Sure. CMake itself is very small and dictates little about how it is used, leaving projects to follow an ill-defined set of conventions and best practices and leading users like me, who really want to do the right thing rather than picking up the first pattern they can find that ”seems to work,” asking lots of questions like these. I’m also going to try to encapsulate the answers into higher level components so that other people I work with don’t have to make the same journey. CMake simply has too many knobs for usage to scale up otherwise.

That said, CMake increasingly provides high-level modules like FetchContent that help establish some structural patterns for projects. Those patterns are what I meant by “how CMake is structured.” I’m saying CMake doesn’t provide a system (in a module) for accumulating dependencies so that they can all be fetched only when the entire graph is known. If it was really important to keep declaration and fetching separate in all circumstances, such a facility would be needed (or top-level projects would have to know the entire recursive dependency graph and resolve it themselves—which is what I thought @ben.boeckel confirmed is “the way” but I now understand is not what you’re advocating). Otherwise a near-leaf with one dependency to fetch is always going to _Declare and _MakeAvailable immediately afterwards, which is effectively no separation.

And your description is very well aligned with how I recommend projects handle dependencies these days.

That sounds promising, if by “my description” you mean the strategy I’m following. But sadly my literal brain wonders what description you’re referring to.

I recommend they do so at one point after project() but before any logic that might create any CMake targets. This may potentially involve a mix of find_package() and FetchContent logic, depending on what the project needs to do.

I’m putting “Find” modules that fetch in CMAKE_MODULE_PATH, and then using find_package() everywhere. It seems like that should allow other projects to override how dependencies are found and selected by either putting their own Find modules earlier in the module path or simply getting the dependencies some other way ahead of time. That’s my best guess at how to make the system work.

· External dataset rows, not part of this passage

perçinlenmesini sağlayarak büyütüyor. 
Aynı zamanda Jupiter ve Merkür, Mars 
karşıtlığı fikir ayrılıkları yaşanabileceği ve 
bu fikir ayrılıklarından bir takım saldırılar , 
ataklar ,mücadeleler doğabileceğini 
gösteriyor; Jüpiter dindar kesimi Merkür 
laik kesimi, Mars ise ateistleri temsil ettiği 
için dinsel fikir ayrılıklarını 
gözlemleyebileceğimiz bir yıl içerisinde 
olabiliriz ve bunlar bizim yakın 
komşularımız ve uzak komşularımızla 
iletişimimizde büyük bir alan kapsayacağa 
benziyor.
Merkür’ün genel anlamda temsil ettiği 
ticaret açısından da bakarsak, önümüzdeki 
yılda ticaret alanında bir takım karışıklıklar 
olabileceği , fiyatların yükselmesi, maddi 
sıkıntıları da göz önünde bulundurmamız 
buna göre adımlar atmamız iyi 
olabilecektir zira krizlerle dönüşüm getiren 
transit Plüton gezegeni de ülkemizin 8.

Putting that logic in one place gives third party package managers the best opportunity to handle providing dependencies in the most efficient way too, and a lot of the work I’ve put into FetchContent and find_package() in recent years has been all about making the integration with third party package managers more seamless.

We don’t have to pull the dependency declarations out of CMakeLists.txt,

How else could a third-party package manager take advantage of the fact that the logic is “in one place” today? Or do you just mean that someone can manually derive the information from code more easily if it’s all together?